● Article
La production de cet album est démentielle. Très dense, tout en restant parfaitement audible. Prog, mais en restant pop et accessible. Pas de virtuosité particulière des instrumentistes, simplement un énorme travail sur les mélodies et surtout les textures du son, les effets, les empilements de pistes, des messages cachés dans des paroles sibyllines, une ambiance qui, par moment, rappelle l'album THE WALL des PINK FLOYD, avec "Kill the Orchestra" qui fait à la fois la synthèse de l'album tout en laissant planer une ambiance de fin du monde. On fait pire comme référence.

Certaines semaines je dois me forcer un peu pour écouter des trucs qui sont "bof", voire que je n'apprécie pas spécialement (bon c'est très rare que je déteste, je trouve toujours des choses intéressantes même si c'est à peine digne d'être écouté), mais ce "Day and Age", j'ai dû me faire violence pour ne pas me le passer en boucle. C'est le genre de disque magique pour lequel le plaisir démarre au bouton de lancement, et finit longtemps après la dernière mesure, où le silence d'après est aussi de Mozart (enfin de FROST, en l'occurence). On est début juillet 2021, je connais déjà le premier sur mon top 5 de l'année, pour ne pas dire de la décennie.

● Lignes fournies
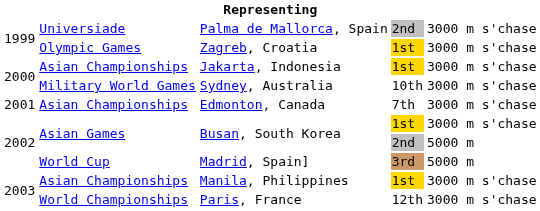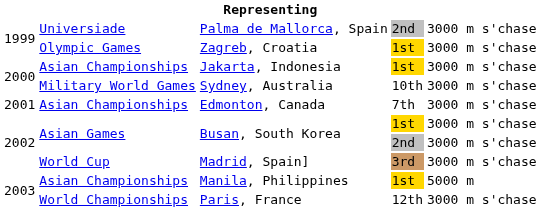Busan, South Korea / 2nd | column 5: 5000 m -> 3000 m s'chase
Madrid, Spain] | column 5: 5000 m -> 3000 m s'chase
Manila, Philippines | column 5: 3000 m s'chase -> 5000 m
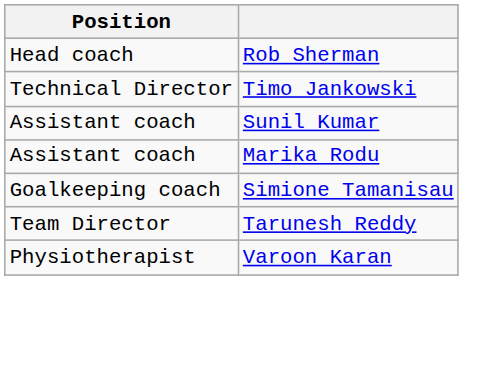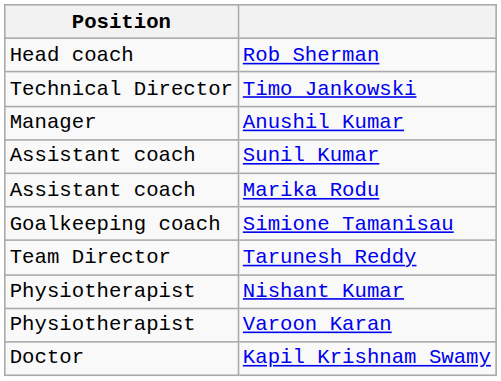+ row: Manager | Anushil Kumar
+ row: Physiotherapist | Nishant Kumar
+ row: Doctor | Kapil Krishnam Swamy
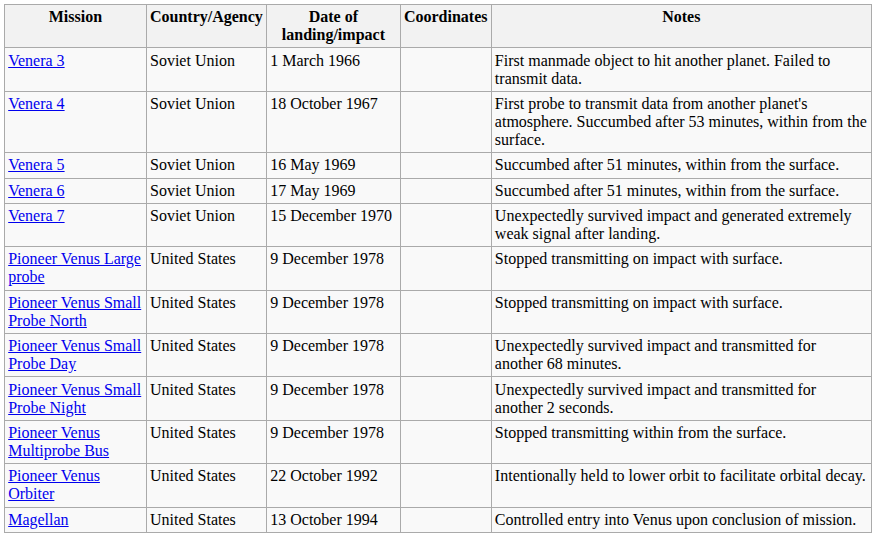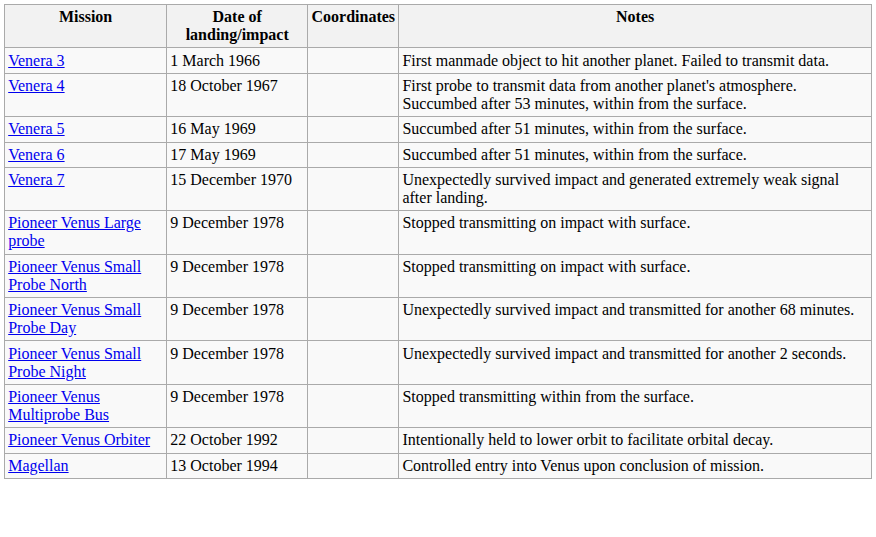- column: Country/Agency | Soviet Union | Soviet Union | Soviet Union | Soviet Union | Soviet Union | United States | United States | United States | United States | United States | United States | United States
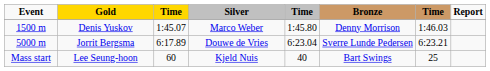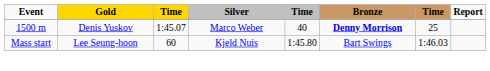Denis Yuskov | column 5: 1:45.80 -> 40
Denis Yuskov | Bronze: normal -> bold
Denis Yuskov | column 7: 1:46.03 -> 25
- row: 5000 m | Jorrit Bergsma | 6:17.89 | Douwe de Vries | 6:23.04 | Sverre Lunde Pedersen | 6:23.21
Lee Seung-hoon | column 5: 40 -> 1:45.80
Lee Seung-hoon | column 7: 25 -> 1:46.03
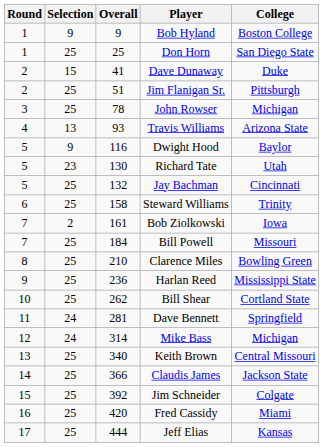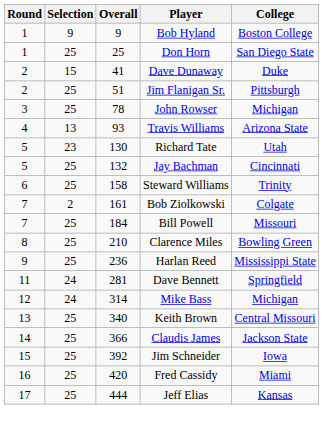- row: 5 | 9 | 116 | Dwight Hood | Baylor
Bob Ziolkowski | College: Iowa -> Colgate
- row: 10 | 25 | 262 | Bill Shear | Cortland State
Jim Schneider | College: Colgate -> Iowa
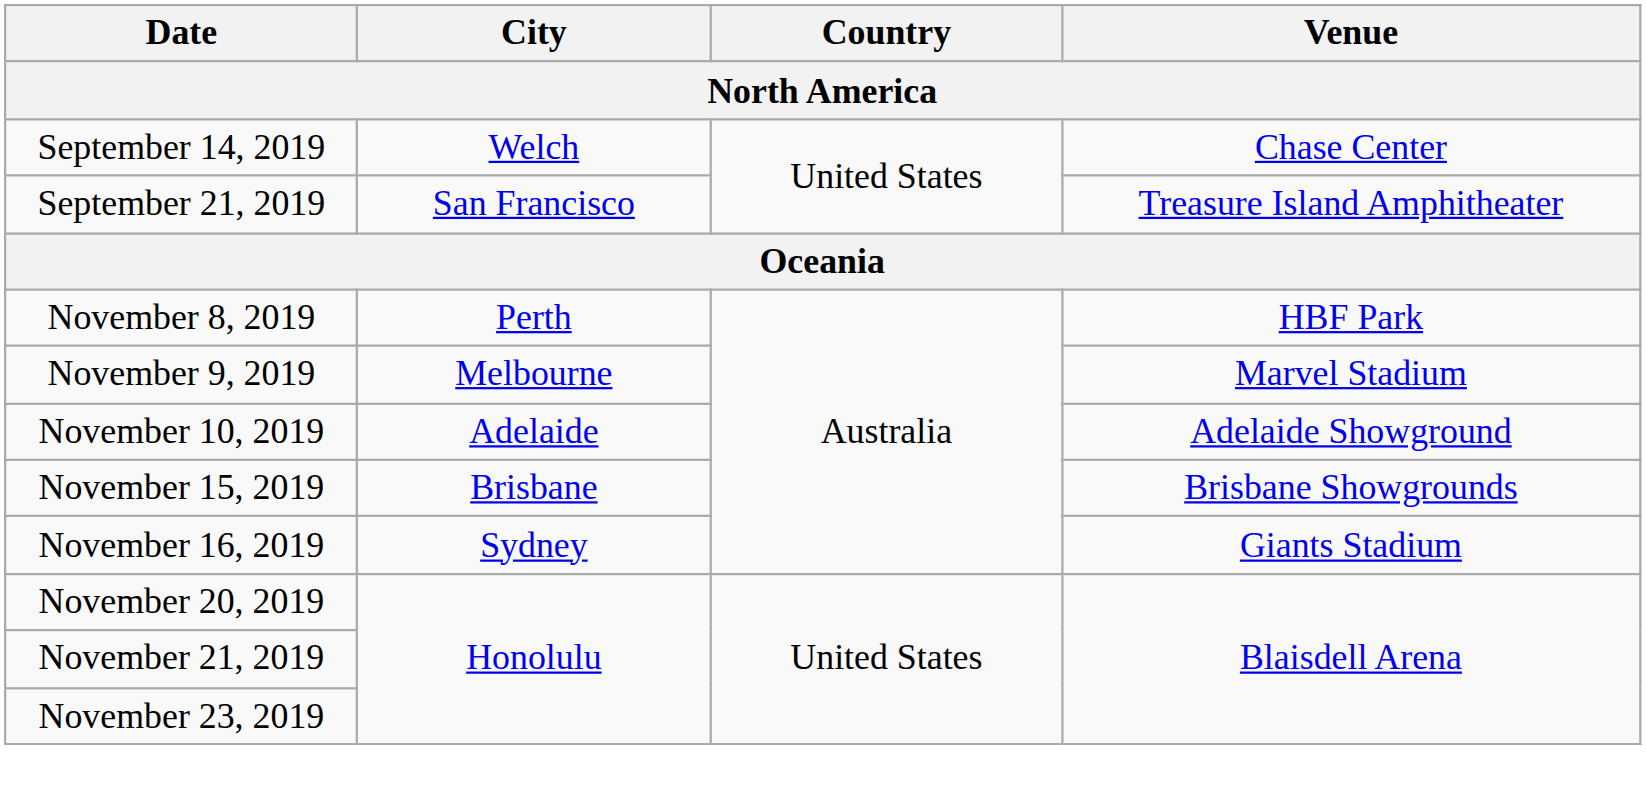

● Objectifs
• 1. D'après l'article, quel morceau fait la synthèse de l'album ?
• 2. Recopiez s'il vous plaît le passage de l'article allant de « La production de » à « pire comme référence. ».
Les lignes ci-dessus proviennent d'une autre source.

● Liste des solutions
• 1. « Kill the Orchestra »

• 2.
La production de cet album est démentielle. Très dense, tout en restant parfaitement audible. Prog, mais en restant pop et accessible. Pas de virtuosité particulière des instrumentistes, simplement un énorme travail sur les mélodies et surtout les textures du son, les effets, les empilements de pistes, des messages cachés dans des paroles sibyllines, une ambiance qui, par moment, rappelle l'album THE WALL des PINK FLOYD, avec "Kill the Orchestra" qui fait à la fois la synthèse de l'album tout en laissant planer une ambiance de fin du monde. On fait pire comme référence.